We know that as a nation, we invest well over $2 trillion each year in healthcare. But where exactly do our health care dollars go?  Where are they well-spent and where are they wasted?

In recent months I’ve been trying to answer those questions by looking at healthcare spending sector by sector, analyzing how much we spend on physicians’ services (here  and here);  on hospitals (here and here) ; and what share our health care dollars is eaten up by insurers’ “administrative costs and overhead.”

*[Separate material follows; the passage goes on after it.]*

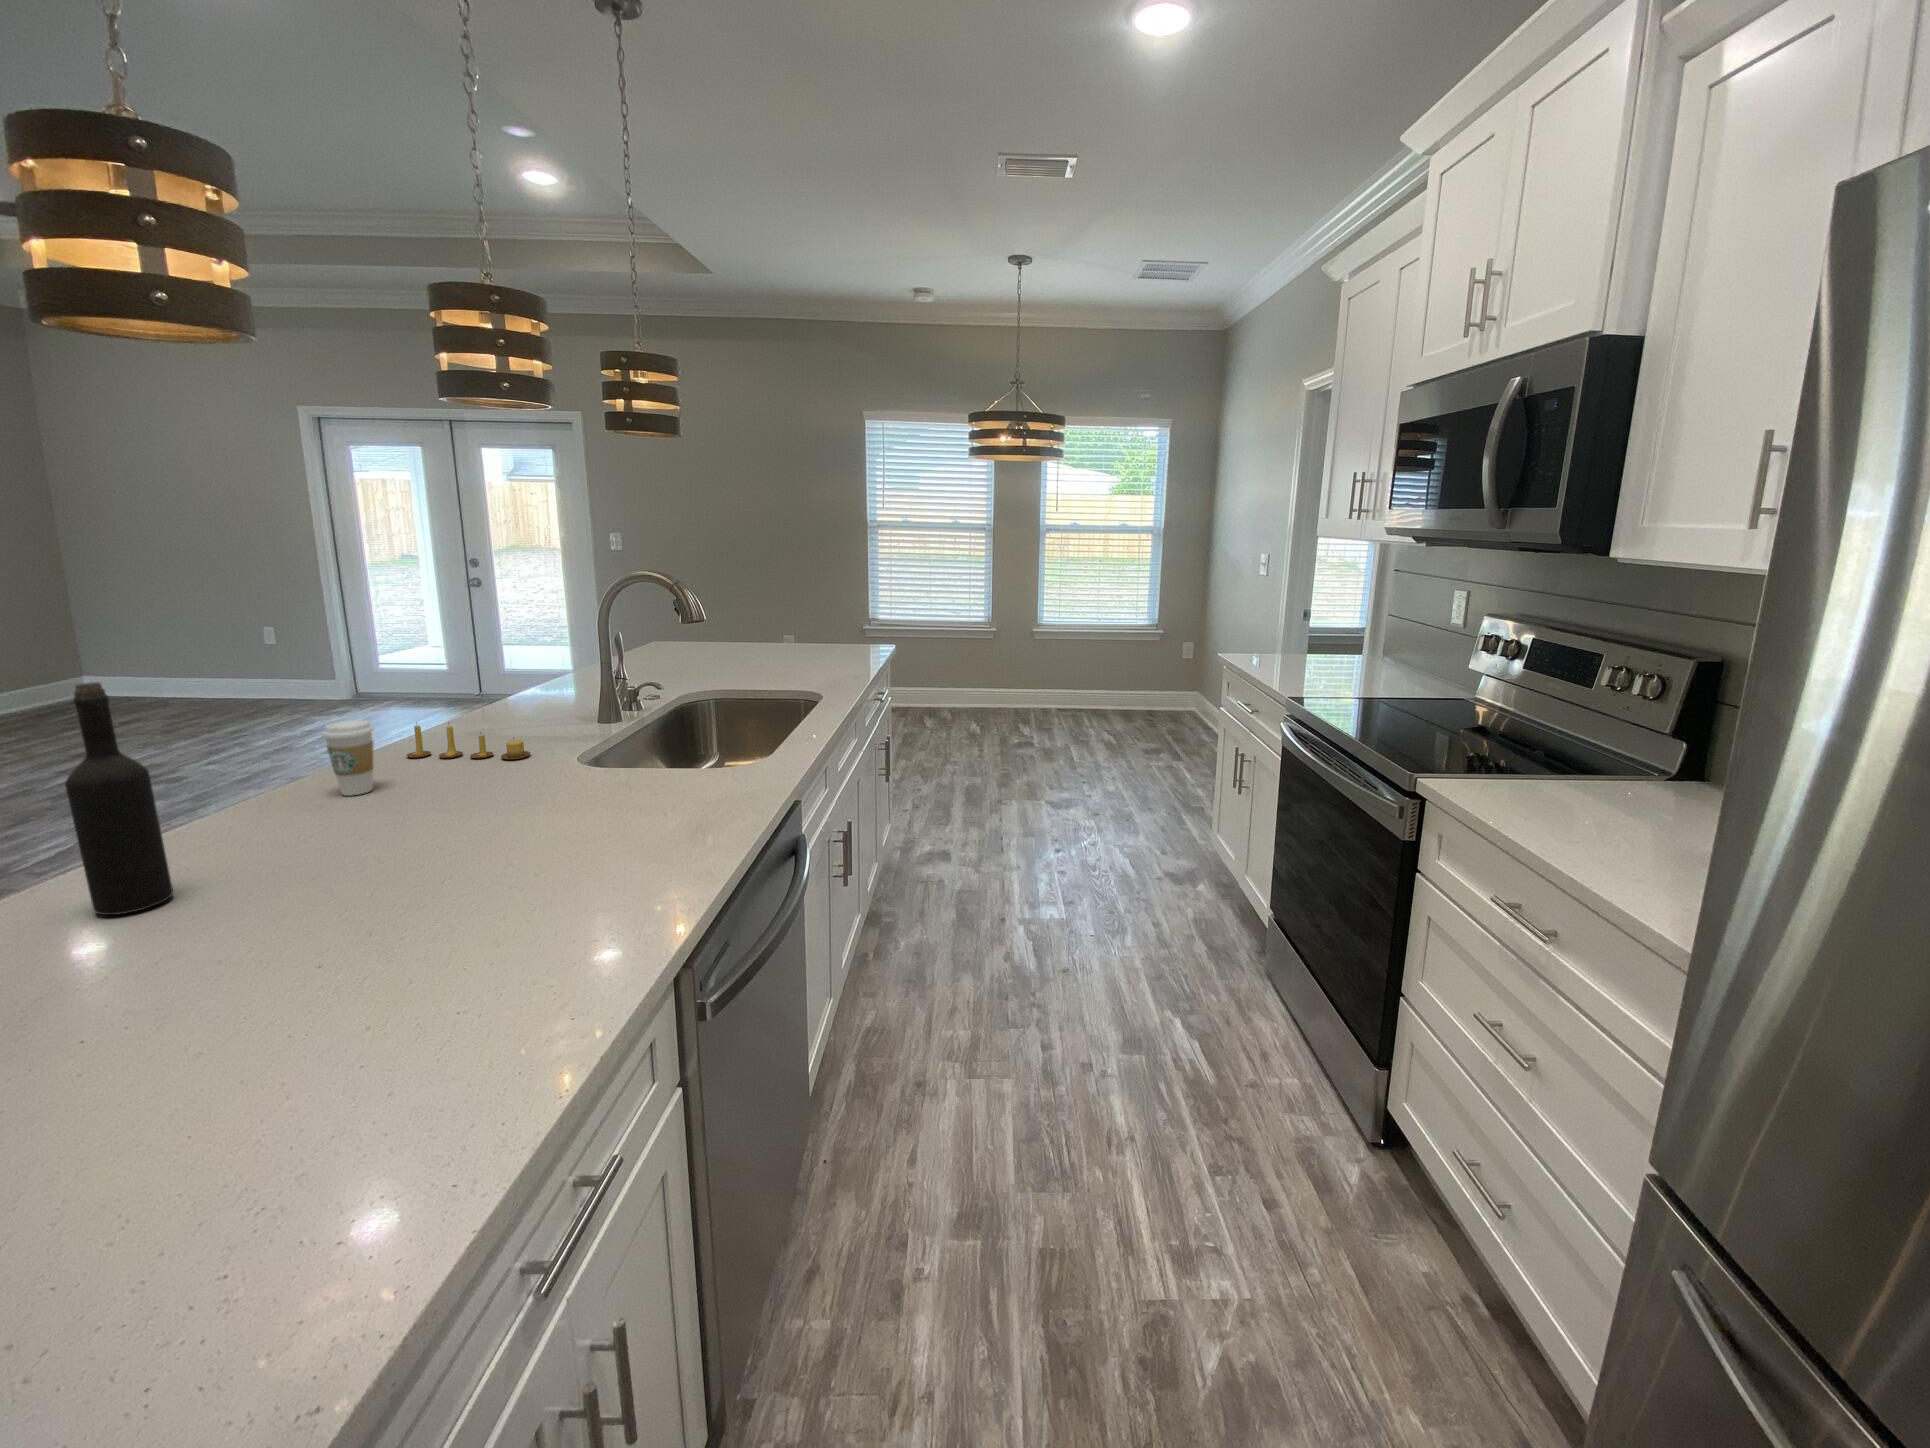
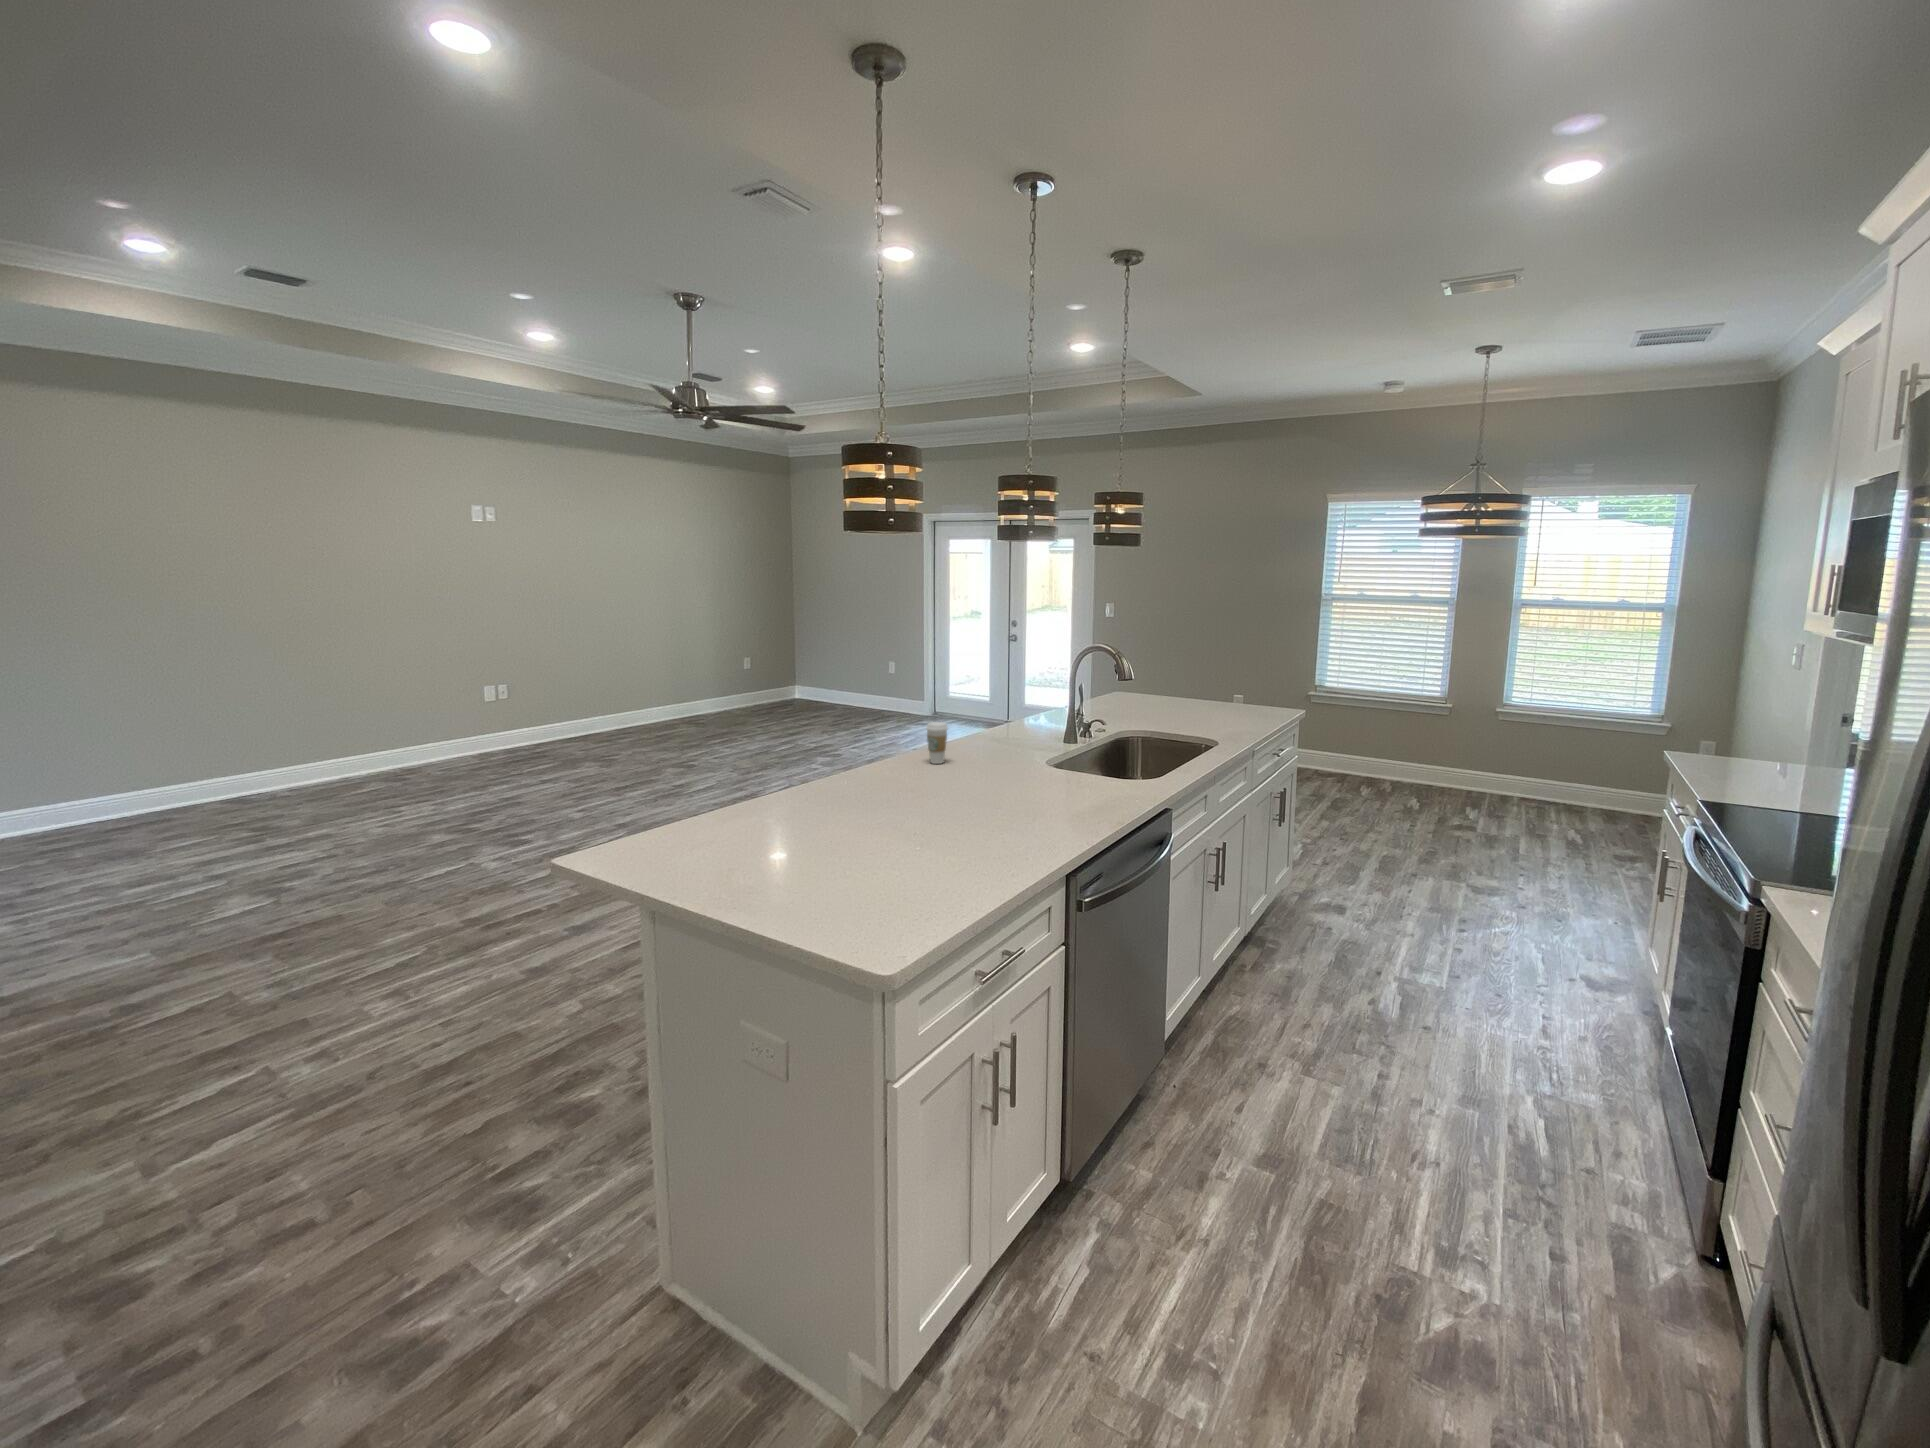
wine bottle: present [65,682,173,915] -> none [839,690,866,798]
candle: present [407,722,530,759] -> none [961,728,1023,757]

This post will take a hard look at spending on nursing homes.  As the chart below reveals, the nursing home sector accounts for roughly 6 percent, or $124.9 billion of the more than $2 trillion that we invest annually in healthcare. As always, the question is “Are we getting good value for our money?”  Given how vulnerable nursing home patients are, questions about quality deserve special attention.

 

Ushealthcarebill

Quality of Care

The news is almost as depressing as The Savages. (A powerful film, starring Philip Seymour Hoffman, Laura Linney, and Philip Bosco about a brother and sister who are faced with putting their father in a nursing home.)

Begin with a recent GAO report.  Last month the Government Accountability Office reported that when Congressional investigators double-checked nursing home reports from state inspectors, they found widespread “understatement of deficiencies,” including malnutrition, severe bedsores, overuse of prescription medications and abuse of nursing home residents.”